RECORDS PROVIDED Start Marker

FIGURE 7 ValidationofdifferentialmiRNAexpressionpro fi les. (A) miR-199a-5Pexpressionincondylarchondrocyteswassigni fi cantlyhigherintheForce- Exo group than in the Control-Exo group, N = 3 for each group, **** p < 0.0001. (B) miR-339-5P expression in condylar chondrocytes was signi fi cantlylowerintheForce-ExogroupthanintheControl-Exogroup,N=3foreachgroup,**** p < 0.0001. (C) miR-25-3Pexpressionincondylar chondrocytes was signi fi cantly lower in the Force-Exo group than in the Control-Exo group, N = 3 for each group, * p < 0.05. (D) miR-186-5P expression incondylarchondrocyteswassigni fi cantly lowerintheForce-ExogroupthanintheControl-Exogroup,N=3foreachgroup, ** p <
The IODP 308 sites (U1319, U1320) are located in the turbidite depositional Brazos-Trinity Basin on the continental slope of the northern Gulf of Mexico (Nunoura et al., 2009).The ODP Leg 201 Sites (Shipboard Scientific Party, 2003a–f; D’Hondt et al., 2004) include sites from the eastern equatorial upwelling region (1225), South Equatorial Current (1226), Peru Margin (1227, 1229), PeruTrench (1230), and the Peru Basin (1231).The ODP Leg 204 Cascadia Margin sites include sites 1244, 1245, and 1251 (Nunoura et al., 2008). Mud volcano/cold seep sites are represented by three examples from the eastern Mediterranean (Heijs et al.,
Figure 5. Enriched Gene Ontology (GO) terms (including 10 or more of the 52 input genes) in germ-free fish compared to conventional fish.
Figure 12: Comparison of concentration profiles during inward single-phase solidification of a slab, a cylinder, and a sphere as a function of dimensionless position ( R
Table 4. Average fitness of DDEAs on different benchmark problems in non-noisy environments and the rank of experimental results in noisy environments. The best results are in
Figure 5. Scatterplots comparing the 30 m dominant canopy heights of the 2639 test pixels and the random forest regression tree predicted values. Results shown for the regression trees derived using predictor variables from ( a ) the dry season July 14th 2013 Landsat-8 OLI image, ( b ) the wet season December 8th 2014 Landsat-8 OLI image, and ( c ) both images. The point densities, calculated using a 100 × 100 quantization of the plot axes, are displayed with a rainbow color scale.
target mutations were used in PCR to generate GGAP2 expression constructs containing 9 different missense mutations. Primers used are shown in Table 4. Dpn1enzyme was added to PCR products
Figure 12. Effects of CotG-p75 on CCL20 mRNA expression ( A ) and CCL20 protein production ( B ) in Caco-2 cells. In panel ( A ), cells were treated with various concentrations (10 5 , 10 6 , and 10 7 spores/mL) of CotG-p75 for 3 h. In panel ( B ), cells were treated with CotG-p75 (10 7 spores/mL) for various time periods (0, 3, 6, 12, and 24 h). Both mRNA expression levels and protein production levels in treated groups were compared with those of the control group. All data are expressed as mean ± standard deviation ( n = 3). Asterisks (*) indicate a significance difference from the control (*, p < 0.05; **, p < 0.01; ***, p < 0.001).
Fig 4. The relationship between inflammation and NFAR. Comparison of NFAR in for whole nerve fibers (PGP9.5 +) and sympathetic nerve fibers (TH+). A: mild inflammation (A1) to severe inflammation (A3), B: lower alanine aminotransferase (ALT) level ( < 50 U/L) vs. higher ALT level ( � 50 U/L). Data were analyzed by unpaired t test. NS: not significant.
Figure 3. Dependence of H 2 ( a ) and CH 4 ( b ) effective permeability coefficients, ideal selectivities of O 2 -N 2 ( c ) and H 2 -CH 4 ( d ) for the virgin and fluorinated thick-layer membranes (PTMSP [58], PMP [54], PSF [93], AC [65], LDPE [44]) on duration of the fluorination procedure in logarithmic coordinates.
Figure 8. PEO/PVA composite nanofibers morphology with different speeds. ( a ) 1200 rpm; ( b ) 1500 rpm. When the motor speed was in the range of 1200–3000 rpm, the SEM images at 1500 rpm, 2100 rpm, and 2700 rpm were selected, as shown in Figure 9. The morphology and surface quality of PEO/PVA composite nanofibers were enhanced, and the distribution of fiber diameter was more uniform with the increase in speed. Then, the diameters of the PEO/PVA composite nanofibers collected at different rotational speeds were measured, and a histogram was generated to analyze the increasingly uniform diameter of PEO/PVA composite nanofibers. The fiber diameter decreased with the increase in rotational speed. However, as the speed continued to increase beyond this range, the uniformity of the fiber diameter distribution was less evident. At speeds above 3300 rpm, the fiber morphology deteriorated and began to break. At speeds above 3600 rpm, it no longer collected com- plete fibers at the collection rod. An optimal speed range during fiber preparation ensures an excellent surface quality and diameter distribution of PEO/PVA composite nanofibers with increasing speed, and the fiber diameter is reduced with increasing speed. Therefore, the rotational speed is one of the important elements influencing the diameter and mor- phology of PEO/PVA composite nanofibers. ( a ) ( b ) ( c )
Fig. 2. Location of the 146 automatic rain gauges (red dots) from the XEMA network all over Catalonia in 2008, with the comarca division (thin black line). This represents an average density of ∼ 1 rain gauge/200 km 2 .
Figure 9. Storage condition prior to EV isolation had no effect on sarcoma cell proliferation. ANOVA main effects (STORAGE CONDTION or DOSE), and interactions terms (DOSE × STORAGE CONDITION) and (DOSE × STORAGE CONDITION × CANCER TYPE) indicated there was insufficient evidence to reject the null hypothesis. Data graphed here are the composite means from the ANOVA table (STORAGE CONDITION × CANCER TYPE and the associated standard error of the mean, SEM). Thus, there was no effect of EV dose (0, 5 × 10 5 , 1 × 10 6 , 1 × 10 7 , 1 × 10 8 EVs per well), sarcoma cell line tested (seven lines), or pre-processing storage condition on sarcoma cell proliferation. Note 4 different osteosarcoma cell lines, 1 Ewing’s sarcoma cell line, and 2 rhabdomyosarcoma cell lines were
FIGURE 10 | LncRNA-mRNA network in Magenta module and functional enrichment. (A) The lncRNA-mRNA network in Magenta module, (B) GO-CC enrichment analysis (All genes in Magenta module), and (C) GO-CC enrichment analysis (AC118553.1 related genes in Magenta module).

RECORDS PROVIDED End Marker

■ TASK TO CARRY OUT ■
Each entry above, in full, should be output exactly as it reads.

■ RESULT OF THIS TASK ■
FIGURE 7 ValidationofdifferentialmiRNAexpressionpro fi les. (A) miR-199a-5Pexpressionincondylarchondrocyteswassigni fi cantlyhigherintheForce- Exo group than in the Control-Exo group, N = 3 for each group, **** p < 0.0001. (B) miR-339-5P expression in condylar chondrocytes was signi fi cantlylowerintheForce-ExogroupthanintheControl-Exogroup,N=3foreachgroup,**** p < 0.0001. (C) miR-25-3Pexpressionincondylar chondrocytes was signi fi cantly lower in the Force-Exo group than in the Control-Exo group, N = 3 for each group, * p < 0.05. (D) miR-186-5P expression incondylarchondrocyteswassigni fi cantly lowerintheForce-ExogroupthanintheControl-Exogroup,N=3foreachgroup, ** p <
The IODP 308 sites (U1319, U1320) are located in the turbidite depositional Brazos-Trinity Basin on the continental slope of the northern Gulf of Mexico (Nunoura et al., 2009).The ODP Leg 201 Sites (Shipboard Scientific Party, 2003a–f; D’Hondt et al., 2004) include sites from the eastern equatorial upwelling region (1225), South Equatorial Current (1226), Peru Margin (1227, 1229), PeruTrench (1230), and the Peru Basin (1231).The ODP Leg 204 Cascadia Margin sites include sites 1244, 1245, and 1251 (Nunoura et al., 2008). Mud volcano/cold seep sites are represented by three examples from the eastern Mediterranean (Heijs et al.,
Figure 5. Enriched Gene Ontology (GO) terms (including 10 or more of the 52 input genes) in germ-free fish compared to conventional fish.
Figure 12: Comparison of concentration profiles during inward single-phase solidification of a slab, a cylinder, and a sphere as a function of dimensionless position ( R
Table 4. Average fitness of DDEAs on different benchmark problems in non-noisy environments and the rank of experimental results in noisy environments. The best results are in
Figure 5. Scatterplots comparing the 30 m dominant canopy heights of the 2639 test pixels and the random forest regression tree predicted values. Results shown for the regression trees derived using predictor variables from ( a ) the dry season July 14th 2013 Landsat-8 OLI image, ( b ) the wet season December 8th 2014 Landsat-8 OLI image, and ( c ) both images. The point densities, calculated using a 100 × 100 quantization of the plot axes, are displayed with a rainbow color scale.
target mutations were used in PCR to generate GGAP2 expression constructs containing 9 different missense mutations. Primers used are shown in Table 4. Dpn1enzyme was added to PCR products
Figure 12. Effects of CotG-p75 on CCL20 mRNA expression ( A ) and CCL20 protein production ( B ) in Caco-2 cells. In panel ( A ), cells were treated with various concentrations (10 5 , 10 6 , and 10 7 spores/mL) of CotG-p75 for 3 h. In panel ( B ), cells were treated with CotG-p75 (10 7 spores/mL) for various time periods (0, 3, 6, 12, and 24 h). Both mRNA expression levels and protein production levels in treated groups were compared with those of the control group. All data are expressed as mean ± standard deviation ( n = 3). Asterisks (*) indicate a significance difference from the control (*, p < 0.05; **, p < 0.01; ***, p < 0.001).
Fig 4. The relationship between inflammation and NFAR. Comparison of NFAR in for whole nerve fibers (PGP9.5 +) and sympathetic nerve fibers (TH+). A: mild inflammation (A1) to severe inflammation (A3), B: lower alanine aminotransferase (ALT) level ( < 50 U/L) vs. higher ALT level ( � 50 U/L). Data were analyzed by unpaired t test. NS: not significant.
Figure 3. Dependence of H 2 ( a ) and CH 4 ( b ) effective permeability coefficients, ideal selectivities of O 2 -N 2 ( c ) and H 2 -CH 4 ( d ) for the virgin and fluorinated thick-layer membranes (PTMSP [58], PMP [54], PSF [93], AC [65], LDPE [44]) on duration of the fluorination procedure in logarithmic coordinates.
Figure 8. PEO/PVA composite nanofibers morphology with different speeds. ( a ) 1200 rpm; ( b ) 1500 rpm. When the motor speed was in the range of 1200–3000 rpm, the SEM images at 1500 rpm, 2100 rpm, and 2700 rpm were selected, as shown in Figure 9. The morphology and surface quality of PEO/PVA composite nanofibers were enhanced, and the distribution of fiber diameter was more uniform with the increase in speed. Then, the diameters of the PEO/PVA composite nanofibers collected at different rotational speeds were measured, and a histogram was generated to analyze the increasingly uniform diameter of PEO/PVA composite nanofibers. The fiber diameter decreased with the increase in rotational speed. However, as the speed continued to increase beyond this range, the uniformity of the fiber diameter distribution was less evident. At speeds above 3300 rpm, the fiber morphology deteriorated and began to break. At speeds above 3600 rpm, it no longer collected com- plete fibers at the collection rod. An optimal speed range during fiber preparation ensures an excellent surface quality and diameter distribution of PEO/PVA composite nanofibers with increasing speed, and the fiber diameter is reduced with increasing speed. Therefore, the rotational speed is one of the important elements influencing the diameter and mor- phology of PEO/PVA composite nanofibers. ( a ) ( b ) ( c )
Fig. 2. Location of the 146 automatic rain gauges (red dots) from the XEMA network all over Catalonia in 2008, with the comarca division (thin black line). This represents an average density of ∼ 1 rain gauge/200 km 2 .
Figure 9. Storage condition prior to EV isolation had no effect on sarcoma cell proliferation. ANOVA main effects (STORAGE CONDTION or DOSE), and interactions terms (DOSE × STORAGE CONDITION) and (DOSE × STORAGE CONDITION × CANCER TYPE) indicated there was insufficient evidence to reject the null hypothesis. Data graphed here are the composite means from the ANOVA table (STORAGE CONDITION × CANCER TYPE and the associated standard error of the mean, SEM). Thus, there was no effect of EV dose (0, 5 × 10 5 , 1 × 10 6 , 1 × 10 7 , 1 × 10 8 EVs per well), sarcoma cell line tested (seven lines), or pre-processing storage condition on sarcoma cell proliferation. Note 4 different osteosarcoma cell lines, 1 Ewing’s sarcoma cell line, and 2 rhabdomyosarcoma cell lines were
FIGURE 10 | LncRNA-mRNA network in Magenta module and functional enrichment. (A) The lncRNA-mRNA network in Magenta module, (B) GO-CC enrichment analysis (All genes in Magenta module), and (C) GO-CC enrichment analysis (AC118553.1 related genes in Magenta module).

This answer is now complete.